Re: limiting hint bit I/O - Mailing list pgsql-hackers

From Robert Haas
Subject Re: limiting hint bit I/O
Date
Msg-id AANLkTikPDXtY8P7QmGZ4VNe2c6feHKCQJKaJ54CDATqB@mail.gmail.com
Whole thread Raw
In response to Re: limiting hint bit I/O  (Merlin Moncure <mmoncure@gmail.com>)
Responses Re: limiting hint bit I/O  (Tom Lane <tgl@sss.pgh.pa.us>)
List pgsql-hackers
On Wed, Jan 19, 2011 at 11:18 AM, Merlin Moncure <mmoncure@gmail.com> wrote:
> On Wed, Jan 19, 2011 at 10:44 AM, Robert Haas <robertmhaas@gmail.com> wrote:
>> Here's a new version of the patch based on some experimentation with
>> ideas I posted yesterday.  At least on my Mac laptop, this is pretty
>> effective at blunting the response time spike for the first table
>> scan, and it converges to steady-state after about 20 tables scans.
>> Rather than write every 20th page, what I've done here is make every
>> 2000'th buffer allocation grant an allowance of 100 "hint bit only"
■ ■ ■
§ What to produce:
Reproduce word for word the stretch of the hint bit I/O post that opens with "Re: limiting hint bit I/O - Mailing" and closes with "I/O  (Tom Lane <tgl@sss.pgh.pa.us>)". The lines that come next were taken from a separate source.
■ ■ ■
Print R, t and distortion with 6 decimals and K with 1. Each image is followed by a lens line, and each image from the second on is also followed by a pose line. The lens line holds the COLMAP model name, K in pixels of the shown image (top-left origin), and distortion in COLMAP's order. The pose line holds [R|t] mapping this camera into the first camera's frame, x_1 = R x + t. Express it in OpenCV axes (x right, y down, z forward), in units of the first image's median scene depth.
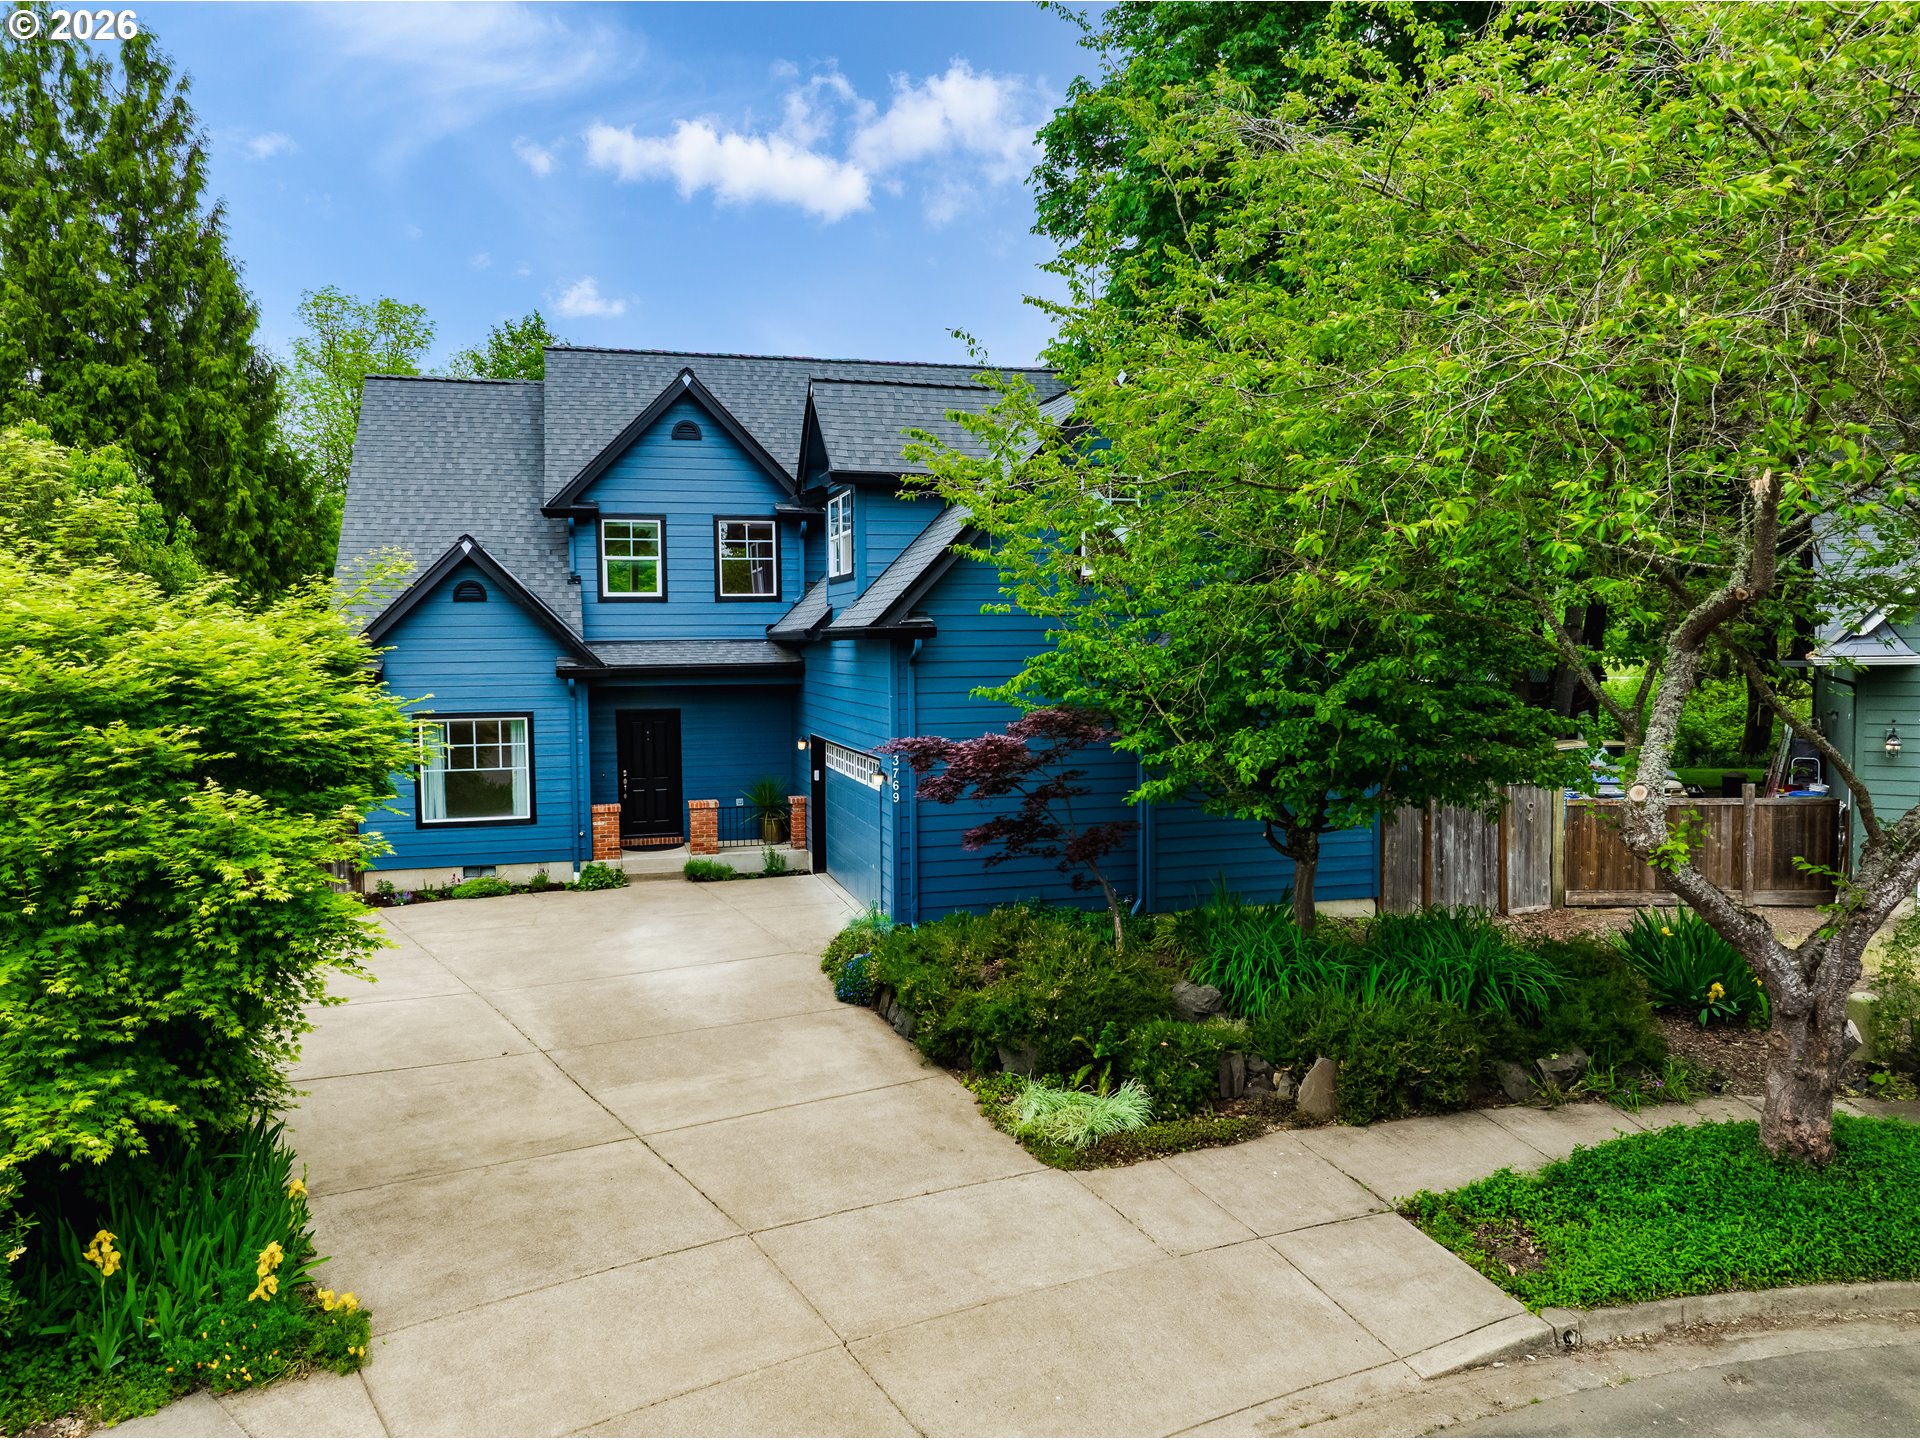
lens RADIAL K [[1356.8, 0, 976.2], [0, 1356.8, 719.0], [0, 0, 1]] dist [0.003780, -0.077323]
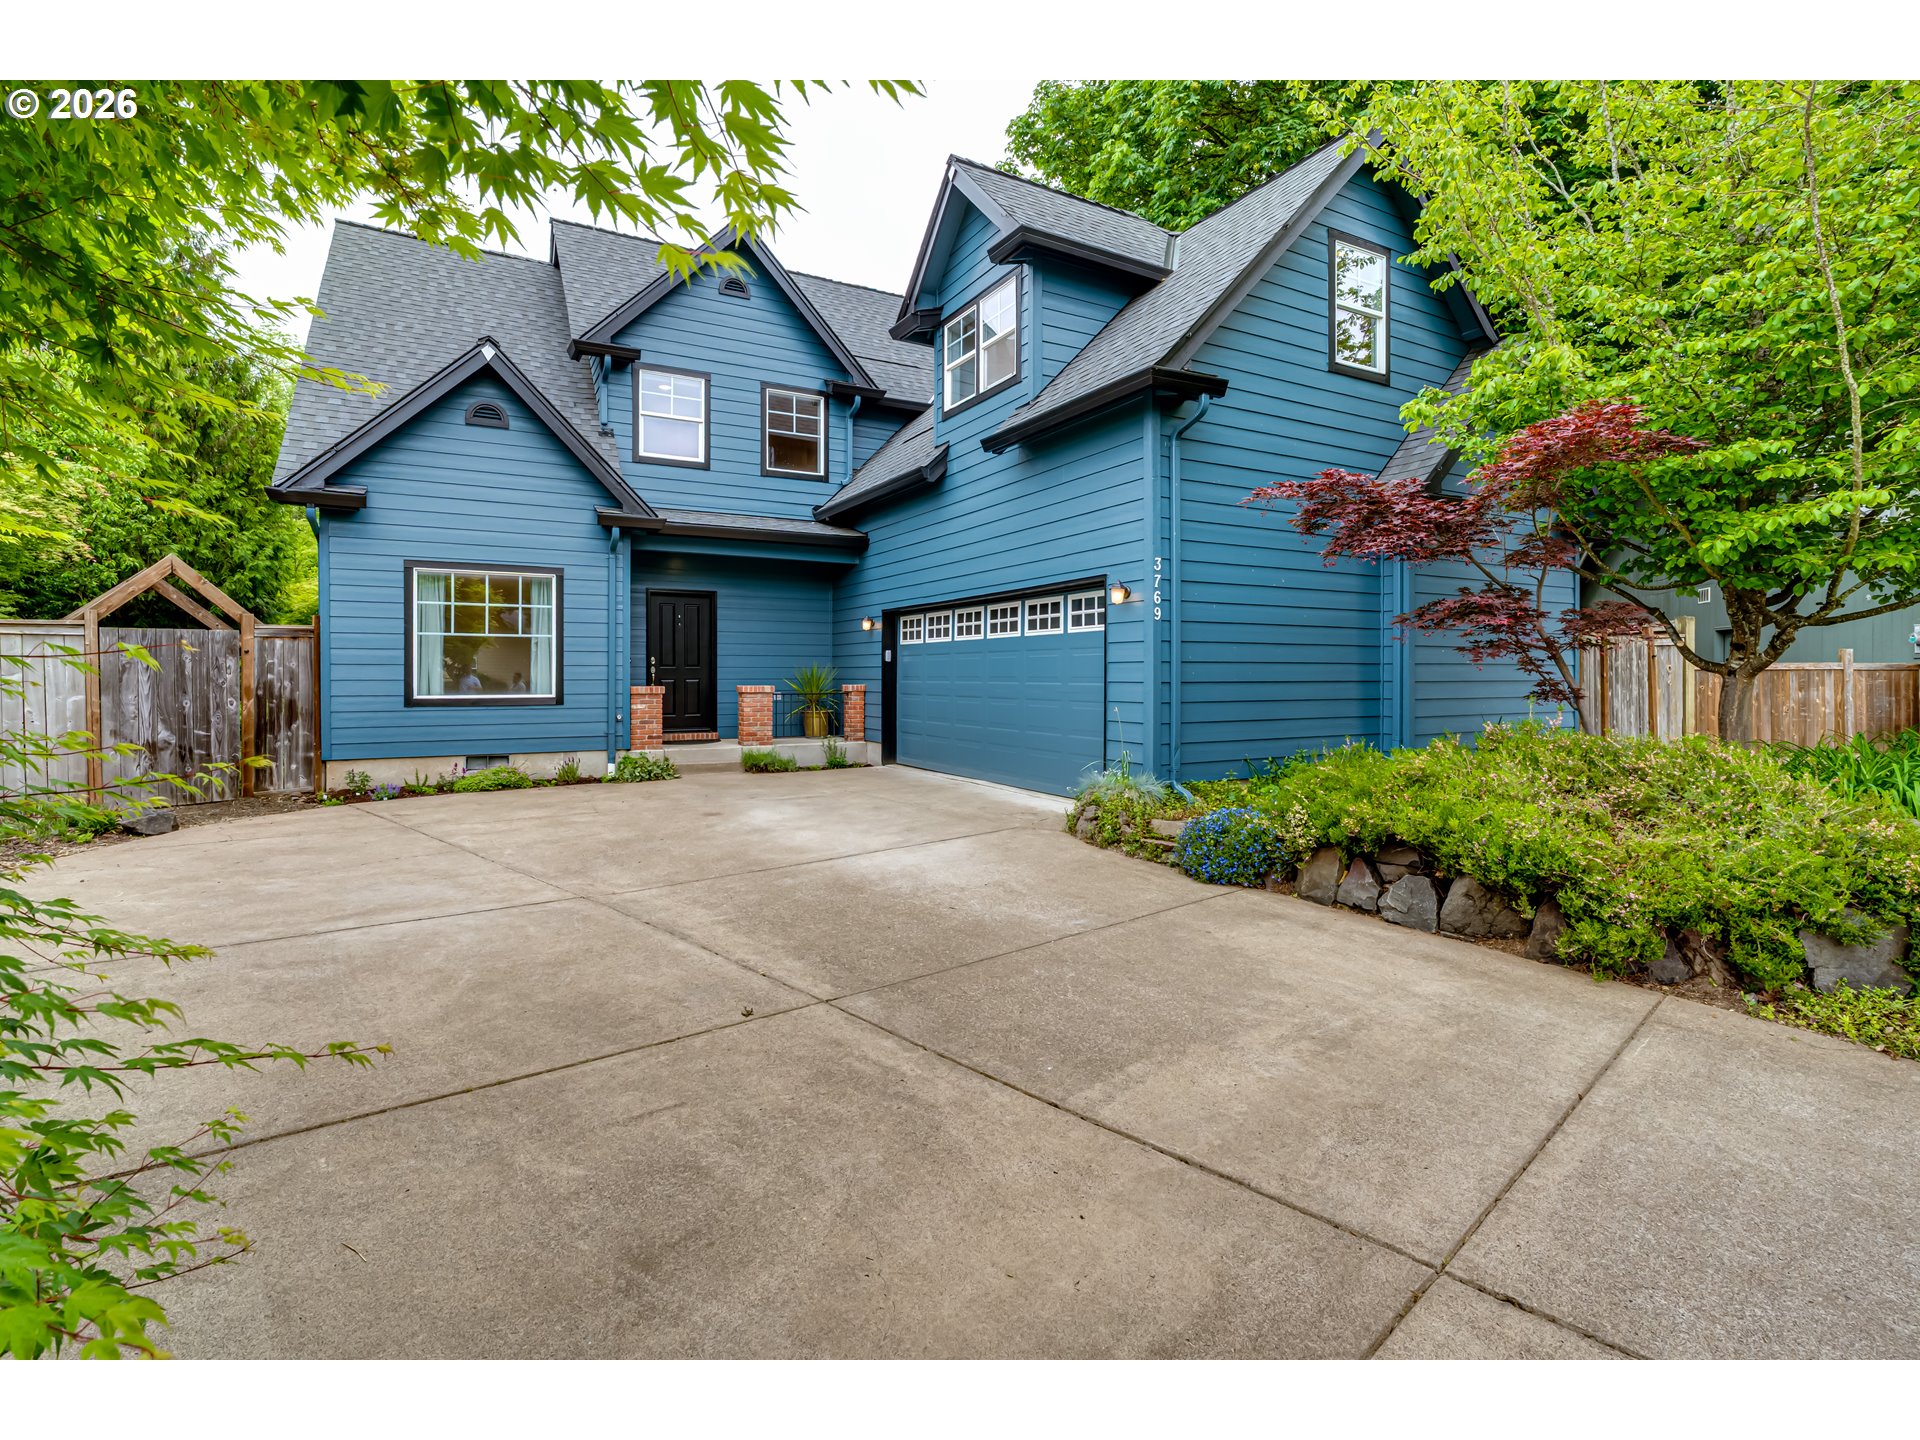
lens RADIAL K [[901.7, 0, 952.2], [0, 901.7, 670.7], [0, 0, 1]] dist [-0.002034, 0.000390]
pose [[0.977041, 0.009468, 0.212839, -0.212435], [0.003850, 0.998064, -0.062072, 0.092707], [-0.213014, 0.061466, 0.975114, 0.418543]]
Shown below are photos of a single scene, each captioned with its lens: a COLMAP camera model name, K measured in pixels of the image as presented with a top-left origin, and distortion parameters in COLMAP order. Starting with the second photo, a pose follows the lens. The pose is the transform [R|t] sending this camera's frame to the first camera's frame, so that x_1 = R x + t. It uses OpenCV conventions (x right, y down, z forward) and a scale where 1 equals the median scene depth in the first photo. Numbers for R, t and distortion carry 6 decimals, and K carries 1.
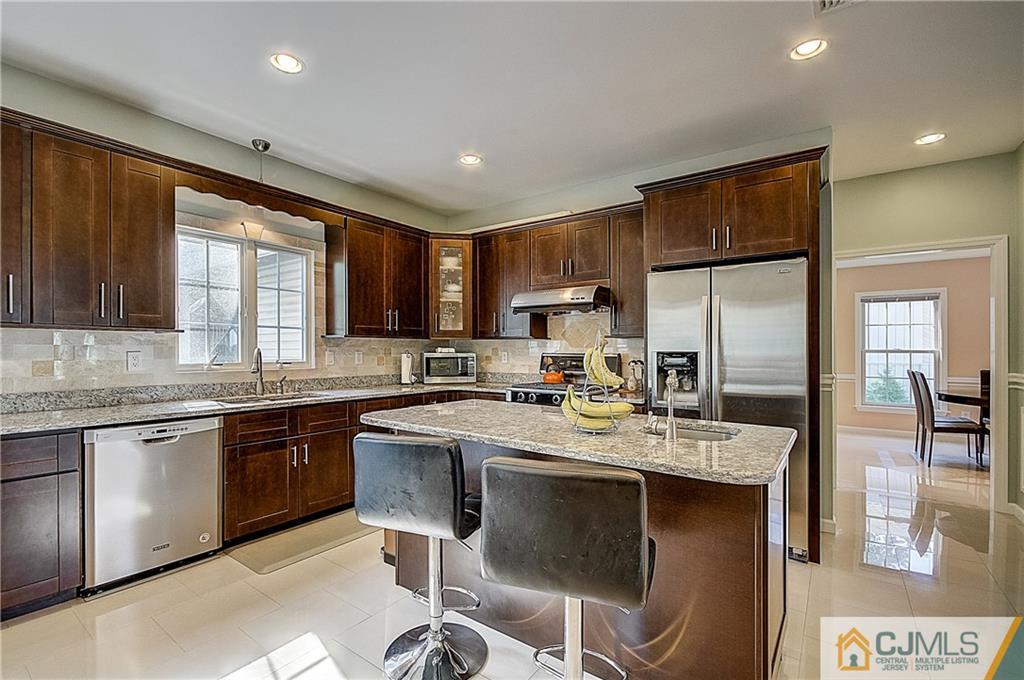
■ ■ ■
§ Solution to this problem:
Re: limiting hint bit I/O - Mailing list pgsql-hackers

From Robert Haas
Subject Re: limiting hint bit I/O
Date
Msg-id AANLkTikPDXtY8P7QmGZ4VNe2c6feHKCQJKaJ54CDATqB@mail.gmail.com
Whole thread Raw
In response to Re: limiting hint bit I/O  (Merlin Moncure <mmoncure@gmail.com>)
Responses Re: limiting hint bit I/O  (Tom Lane <tgl@sss.pgh.pa.us>)